PM Modi's New Cabinet Meets For First Time, Clears Housing for Poor

5 months ago 12

Prime Minister Narendra Modi, who took oath at the head of a coalition government yesterday, is holding his first cabinet meeting at his residence in Delhi. On agenda is advising the President to formulate the 18th Lok Sabha. In its first decision, the Cabinet has also cleared plans to build 3 crore houses for the rural and urban poor under the Pradhan Mantri Awas Yojana. This morning, PM Modi signed his first file authorising the release of around Rs 20,000 crore to about 9.3 crore farmers. All eyes, though, are on the long-awaited allocation of portfolios.

Thirty cabinet ministers, new and old, took oath last evening at the Rashtrapati Bhavan. Five Ministers of State with Independent charge and 36 junior ministers were also sworn in.

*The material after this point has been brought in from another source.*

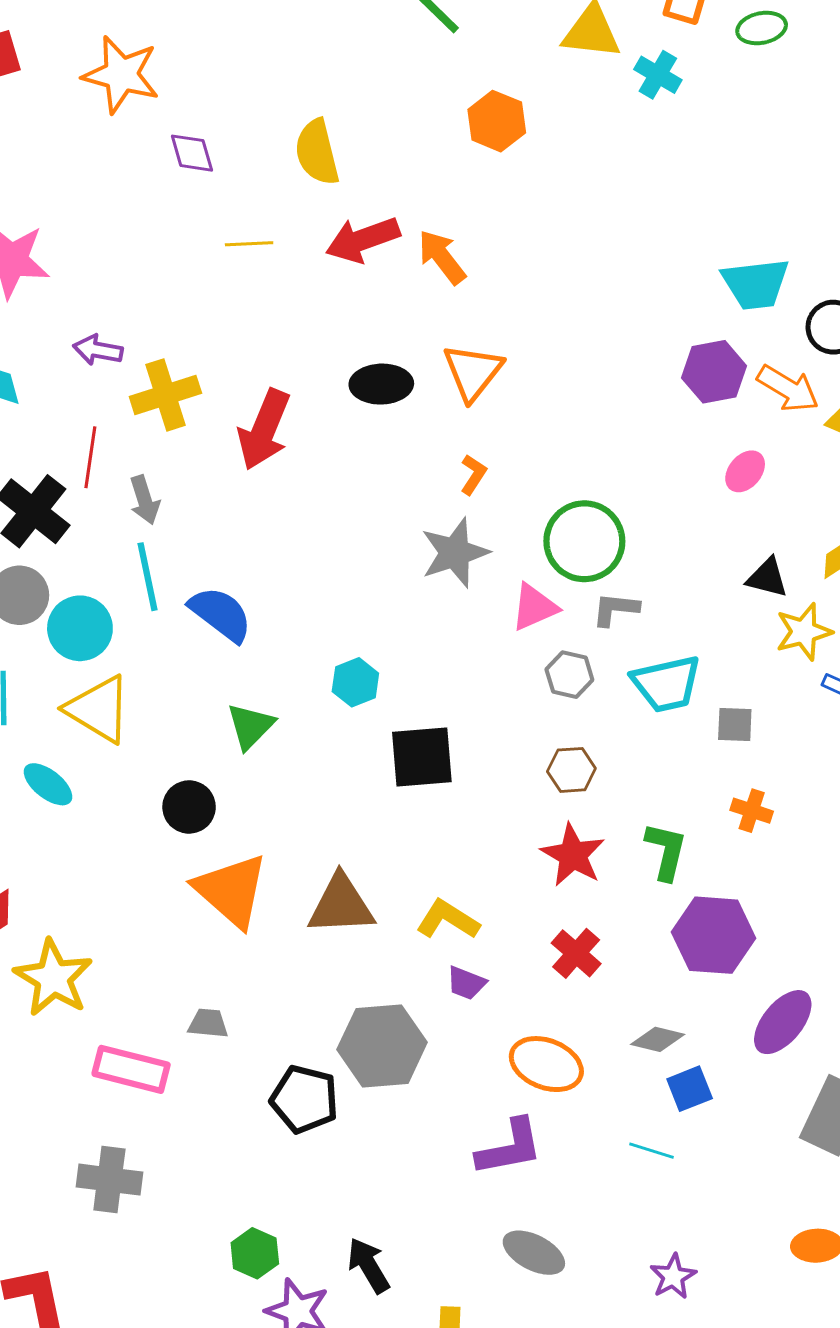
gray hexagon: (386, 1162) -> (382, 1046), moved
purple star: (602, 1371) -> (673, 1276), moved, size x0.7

The cabinet meeting is taking in the backdrop of grumblings from allies -- Eknath Shinde's Shiv Sena, Ajit Pawar's Nationalist Congress Party, Chandrababu Naidu's Telugu Desam Party and Nitish Kumar's Janata Dal United -- all of them carrying wishlists.

While the Sena wants more cabinet berths -- it has been given only one so far -- Mr Pawar's party, which won only one seat, is unhappy with the BJP offer of a junior minister berth with Independent charge.

The Sena, which added seven seats to the NDA tally, has asked for three berths in PM Modi's Council of Ministers, but has indicated that it is willing to wait till the next expansion. Its leaders, though, have made their unhappiness clear in statements that the party has distanced itself from.

The candidate for the post is Praful Patel, who was a cabinet minister in the erstwhile Manmohan Singh government. The NCP is now arguing that anything less than a cabinet berth will be a demotion for Mr Patel.

On its part, the BJP has said the size and shape of the Council of ministers is not final. Despite the mammoth size of the cabinet, there is room to expand. The Council can accommodate another nine ministers, though how many of them can be added to the cabinet is unclear.

The TDP and the JD(U) are both angling for the post of the Lok Sabha Speaker -- a position of supreme importance in a coalition government. In case of a split in a party, it is the Speaker who decides who stays and who gets disqualified under the anti-defection law.

The allies, though, keeping in mind the fragile nature of a coalition government, have repeatedly said that their support to the government is "unconditional".